You are viewing a plain text version of this content. The canonical link for it is here.
Posted to common-user@hadoop.apache.org by Foss User <fo...@gmail.com> on 2009/04/04 08:39:34 UTC
Question on distribution of classes and jobs
If I have written a WordCount.java job in this manner:
conf.setMapperClass(Map.class);
conf.setCombinerClass(Combine.class);
conf.setReducerClass(Reduce.class);
So, you can see that three classes are being used here. I have
packaged these classes into a jar file called wc.jar and I run it like
this:
$ bin/hadoop jar wc.jar WordCountJob
1) I want to know when the job runs in a 5 machine cluster, is the
whole JAR file distributed across the 5 machines or the individual
class files are distributed individually?
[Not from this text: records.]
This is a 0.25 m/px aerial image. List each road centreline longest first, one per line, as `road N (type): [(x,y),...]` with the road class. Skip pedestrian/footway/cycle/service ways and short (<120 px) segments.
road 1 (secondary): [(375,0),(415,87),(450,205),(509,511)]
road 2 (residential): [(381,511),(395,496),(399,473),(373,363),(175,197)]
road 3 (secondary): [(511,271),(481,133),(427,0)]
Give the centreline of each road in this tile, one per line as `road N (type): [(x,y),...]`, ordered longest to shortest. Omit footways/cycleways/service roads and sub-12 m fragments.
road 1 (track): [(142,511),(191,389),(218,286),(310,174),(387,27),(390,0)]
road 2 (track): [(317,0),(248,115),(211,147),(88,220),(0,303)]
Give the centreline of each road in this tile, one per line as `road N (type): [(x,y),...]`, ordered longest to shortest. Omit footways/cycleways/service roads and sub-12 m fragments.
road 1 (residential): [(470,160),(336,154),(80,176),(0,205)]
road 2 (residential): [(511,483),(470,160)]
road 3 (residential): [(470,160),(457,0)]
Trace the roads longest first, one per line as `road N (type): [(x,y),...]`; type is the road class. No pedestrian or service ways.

2) Also, let us say the number of reducers are 2 while the number of
mappers are 5. What happens in this case? How are the class files or
jar files distributed?
3) Are they distributed via RPC or HTTP?
Re: Question on distribution of classes and jobs
Posted by Aaron Kimball <aa...@cloudera.com>.
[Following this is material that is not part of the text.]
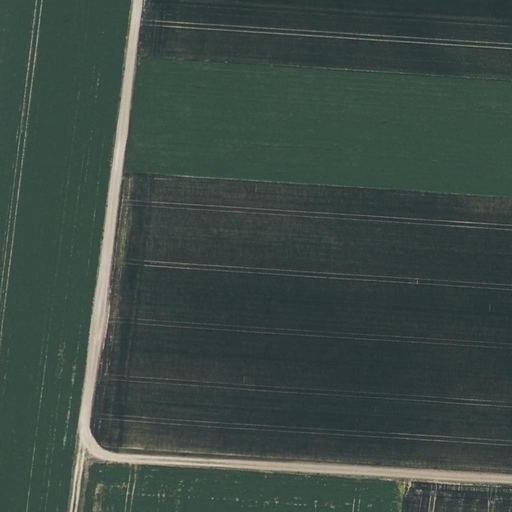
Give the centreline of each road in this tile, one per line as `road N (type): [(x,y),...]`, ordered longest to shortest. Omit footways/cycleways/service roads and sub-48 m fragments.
road 1 (track): [(72,511),(135,0)]
road 2 (track): [(511,478),(79,455)]
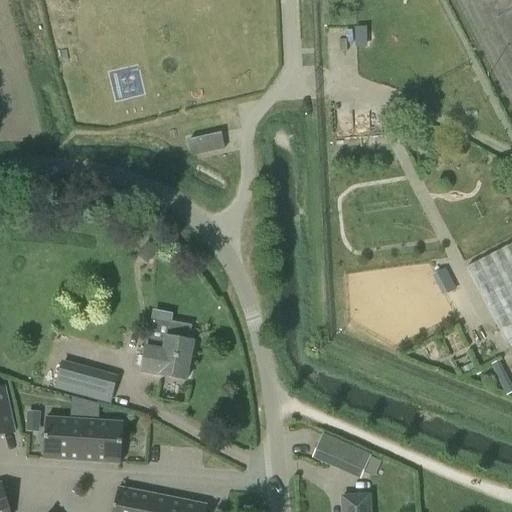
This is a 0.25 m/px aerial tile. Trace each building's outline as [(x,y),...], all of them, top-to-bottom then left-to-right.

On Fri, Apr 3, 2009 at 11:39 PM, Foss User <fo...@gmail.com> wrote:
> If I have written a WordCount.java job in this manner:
>
> conf.setMapperClass(Map.class);
> conf.setCombinerClass(Combine.class);
> conf.setReducerClass(Reduce.class);
>
> So, you can see that three classes are being used here. I have
> packaged these classes into a jar file called wc.jar and I run it like
> this:
>
> $ bin/hadoop jar wc.jar WordCountJob
>
> 1) I want to know when the job runs in a 5 machine cluster, is the
> whole JAR file distributed across the 5 machines or the individual
> class files are distributed individually?
The whole jar.
>
>
> 2) Also, let us say the number of reducers are 2 while the number of
> mappers are 5. What happens in this case? How are the class files or
> jar files distributed?
It's uploaded into HDFS; specifically into a subdirectory of wherever you
configured mapred.system.dir.
>
>
> 3) Are they distributed via RPC or HTTP?
The client uses the HDFS protocol to inject its jar file into HDFS. Then all
the TaskTrackers retrieve it with the same protocol